Bush, in a new emphasis in U.S. policy, acknowledged more
loudly than before humans were to blame for climate change and
said it was in Washington's interests to respond.

"I recognize the surface of the Earth is warmer, and that
an increase in greenhouse gases caused by humans is
contributing to the problem," he told a news conference.

Critics deride as insufficient the U.S. reliance on
technological fixes to global warming rather than the emissions
caps agreed by other G8 countries under the Kyoto protocol.

Negotiators said the climate change communique remains
unfinished, with France demanding mention of the Kyoto treaty,
which all G8 countries except the United States have signed.

"Kyoto will be mentioned, but I don't exclude that there
will again be discussions on removing it," said German G8
negotiator Bernd Pfaffenbach.


The opening of the summit, which starts with a dinner
hosted by Britain's Queen Elizabeth, was overshadowed by
London's victory over rivals Paris to host the 2012 summer
Olympic games.

Blair and French President Jacques Chirac are locked in a
bitter dispute over the European Union.

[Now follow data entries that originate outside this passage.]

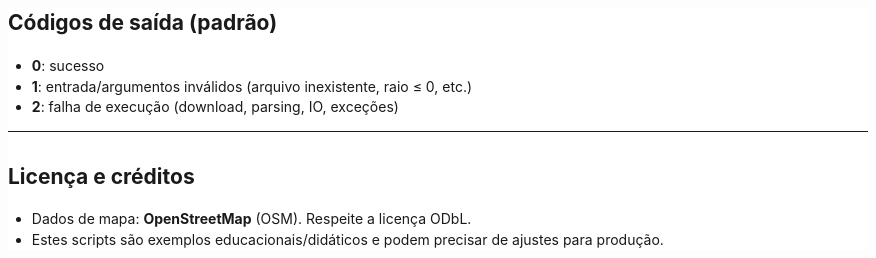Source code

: ## Códigos de saída (padrão)

- **0**: sucesso  
- **1**: entrada/argumentos inválidos (arquivo inexistente, raio ≤ 0, etc.)  
- **2**: falha de execução (download, parsing, IO, exceções)

---

## Licença e créditos

- Dados de mapa: **OpenStreetMap** (OSM). Respeite a licença ODbL.  
- Estes scripts são exemplos educacionais/didáticos e podem precisar de ajustes para produção.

But Blair denied
tension between the leaders would mar the summit, saying France
had given strong backing on climate change and Africa.

"Whatever differences we have in other areas, in those
areas they have been tremendously helpful, France, even in the
last few days in trying to get agreement," Blair said.

The leaders are expected to write off more than $40 billion
in debt to 18 mainly sub-Saharan African states, with another
20 countries potentially eligible later.

Aid agencies say even that will do little to overcome
Africa's problems. They argue that 62 countries need 100
percent debt relief if they are to meet the goals agreed at the
United Nations of halving poverty and disease by 2015.

A "Live 8" rock concert in the Scottish capital Edinburgh
later on Wednesday was intended to add to pressure on the
leaders of Britain, France, Germany, Japan, Russia, Italy,
Canada and the United States.


Concerns over energy were underscored in the draft
declaration on economic issues, which was shown to Reuters.

German Chancellor Gerhard Schroeder has insisted that the
G8 be seen to act over oil prices. But there were few concrete
measures in the draft declaration, which is expected to be
changed little by the leaders in their discussions.

The draft says the G8 objects to high oil prices and wants
clear information on oil reserves to counter speculation in the
markets that may damage global economic growth.

Oil prices rose to a record of $60.95 a barrel last week,
driven by high demand, notably from China.